Por supuesto, hasta este momento no existe declaración de responsabilidad contra ninguno de los implicados. Todo hace parte de denuncias y cuestionamientos que deberán ser verificados por las autoridades competentes. Pero precisamente por eso el caso adquiere mayor relevancia pública. Porque en un contexto de creciente desconfianza ciudadana frente a las instituciones, cada decisión que implique cerrar investigaciones relacionadas con recursos públicos exige un estándar reforzado de transparencia, rigor técnico y motivación jurídica.
Y hay un elemento que no puede perderse de vista: los recursos de regalías pertenecen a las comunidades. Son dineros concebidos para cerrar brechas sociales y promover desarrollo en territorios históricamente marginados. Por ello, cualquier señalamiento sobre posibles irregularidades en la ejecución de esos recursos demanda investigaciones exhaustivas, independientes y técnicamente blindadas frente a cualquier duda o sospecha.
Las preguntas, entonces, siguen abiertas: ¿Se practicaron realmente todas las pruebas necesarias para esclarecer los hechos? ¿Existieron omisiones investigativas? ¿Hubo presiones externas o interferencias indebidas?
¿O, por el contrario, la Procuraduría actuó dentro del marco jurídico y concluyó válidamente que no existían méritos para continuar? Hoy no hay respuestas definitivas.
Lo cierto es que la denuncia contra la procuradora Indira Revollo trasladó el foco del debate. Ya no se discute únicamente la legalidad o transparencia del contrato de agronegocios hortofrutícolas. Ahora también está bajo escrutinio la actuación de la funcionaria encargada de investigar las denuncias y ahí aparece el elemento más sensible de todos: la confianza institucional.
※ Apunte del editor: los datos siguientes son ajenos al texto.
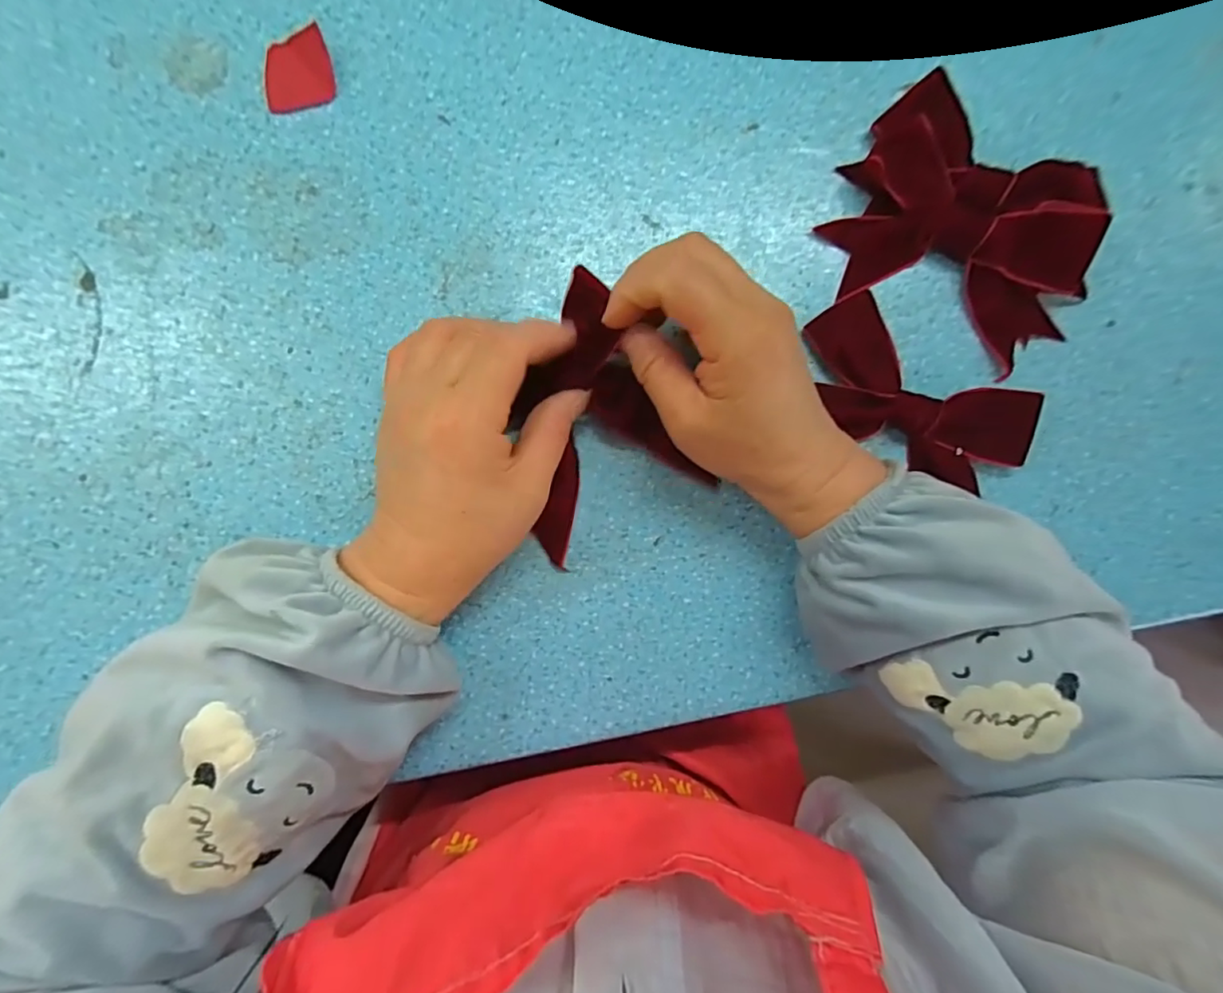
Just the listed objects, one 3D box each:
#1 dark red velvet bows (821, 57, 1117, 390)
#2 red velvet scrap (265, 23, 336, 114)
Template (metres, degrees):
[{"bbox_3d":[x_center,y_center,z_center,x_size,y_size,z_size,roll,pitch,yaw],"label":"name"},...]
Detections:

Porque cuando una investigación se archiva dejando más dudas que certezas, el problema deja de ser exclusivamente jurídico. También se convierte en un asunto político, ético e institucional. La ciudadanía empieza a cuestionar si los organismos de control están actuando con la independencia, profundidad y firmeza que exige la vigilancia de los recursos públicos.
Mientras tanto, en Sucre el caso apenas comienza. La denuncia disciplinaria presentada contra la procuradora regional podría abrir una nueva etapa de revisión sobre las actuaciones adelantadas dentro del proceso archivado. Y dependiendo de lo que determinen los organismos competentes, este episodio podría trascender el ámbito regional y convertirse en un referente nacional sobre el alcance y la credibilidad de los mecanismos de control disciplinario.
Por ahora, una cosa resulta evidente: el expediente fue cerrado, pero la controversia apenas empezó. Y en medio de tantas preguntas, persiste una inquietud de fondo que golpea directamente la credibilidad institucional:¿Quién vigila realmente a quienes tenían la obligación de investigar?